------ Предоставленный фрагмент ------
Эстетика эпохи «надлома империй». Самоидентификация versus манипулирование сознанием - Виктор Петрович Крутоус
Шрифт:
Интервал:
Закладка:
Такое понимание универсального трагизма бытия повлекло за собой изменение художественных форм воплощения трагического.
Л. Андреев не порывает с глубинными традициями художественного реализма. Он чувствует своё кровное родство с ним. Особенно эта связь проявляется в сфере психологического анализа состояний героев. Ряд произведений Л. Андреева написан в добротном реалистическом духе. Такие его рассказы, как «Жили-были», «Молчание» заслужили самую высокую оценку великого реалиста Льва Толстого. Но если в эстетике классического реализма центральное место занимает объективный принцип «самодвижения» (= взаимная детерминированность характеров и обстоятельств), то индивидуальный творческий метод Л. Андреева ориентирован на значительную переработку, переплавку исходного жизненного материала силой художественной фантазии творца. Стремление автора представить силы, управляющие миром и распоряжающиеся человеческими судьбами, в обобщённом виде сближает поэтику Л. Андреева с символизмом. (Сам писатель использует в этом контексте термин «алгебраизация»).
------ Исходные данные ------
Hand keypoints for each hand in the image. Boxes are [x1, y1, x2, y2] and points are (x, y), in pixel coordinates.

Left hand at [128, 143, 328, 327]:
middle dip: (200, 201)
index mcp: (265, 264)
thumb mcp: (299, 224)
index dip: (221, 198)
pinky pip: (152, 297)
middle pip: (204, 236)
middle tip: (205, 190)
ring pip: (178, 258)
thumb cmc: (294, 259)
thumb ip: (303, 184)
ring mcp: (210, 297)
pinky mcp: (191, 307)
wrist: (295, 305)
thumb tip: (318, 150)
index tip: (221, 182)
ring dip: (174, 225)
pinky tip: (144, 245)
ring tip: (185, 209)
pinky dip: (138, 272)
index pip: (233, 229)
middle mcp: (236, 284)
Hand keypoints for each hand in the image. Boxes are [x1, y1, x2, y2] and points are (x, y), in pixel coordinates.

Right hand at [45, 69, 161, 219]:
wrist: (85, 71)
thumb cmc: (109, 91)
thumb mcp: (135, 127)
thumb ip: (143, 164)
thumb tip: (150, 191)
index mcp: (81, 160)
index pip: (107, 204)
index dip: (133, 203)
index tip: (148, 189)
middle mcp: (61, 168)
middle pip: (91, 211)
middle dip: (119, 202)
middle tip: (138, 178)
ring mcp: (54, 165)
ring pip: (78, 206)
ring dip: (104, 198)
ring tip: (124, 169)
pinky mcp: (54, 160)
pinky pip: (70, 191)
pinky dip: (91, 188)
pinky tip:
------
| Формулировки заданий |
A. Какие рассказы Л. Андреева, согласно фрагменту о творческом методе этого писателя, удостоились высшей оценки Льва Толстого?
B. Продолжите фрагмент о творческом методе Л. Андреева, начиная сразу после его последнего предложения.

| Ожидаемые ответы |
A. «Жили-были» и «Молчание».

B.
Л. Андреев пытается, далее, многократно усилить воздействие произведения на читателя, буквально потрясти его, лишить привычного душевного равновесия, шокировать. Этой цели служит всё многообразие средств. В том числе – изображение аномальных, самых низменных проявлений человеческой природы, находящихся на грани психической нормы и патологии, а нередко и за этой гранью. Часто Л. Андреев обостряет изображаемые противоречия до крайней степени, до парадокса (особенно в финальных сценах). Этот приём справедливо может быть охарактеризован как «провокация» по отношению к читателю. Как стремление причинить ему душевную боль и тем самым побудить к осознанию ущербности мироздания. Эти и подобные им особенности произведений Л. Андреева соответствуют принципам эстетики экспрессионизма, о чём исследовательница говорит развёрнуто и убедительно.
Одна из концептуальных особенностей данной книги состоит в выделении её автором двух этапов становления поэтики трагического у Л. Андреева. Первый этап охватывает, по её утверждению, рассказы 1898–1902 годов и характеризуется как «предтрагизм». Второй этап объединяет жемчужины андреевской прозы 1902–1907 годов – «Мысль», «Жизнь Василия Фивейского», «Иуда Искариот», «Тьма». Это уже, по мысли исследовательницы, зрелые образцы трагической прозы, достойные наименования «цикл маленьких трагедий» (с присоединением сюда трёх андреевских драм того же периода). Рассмотрению предтрагизма посвящена первая часть книги, собственно трагизма – вторая.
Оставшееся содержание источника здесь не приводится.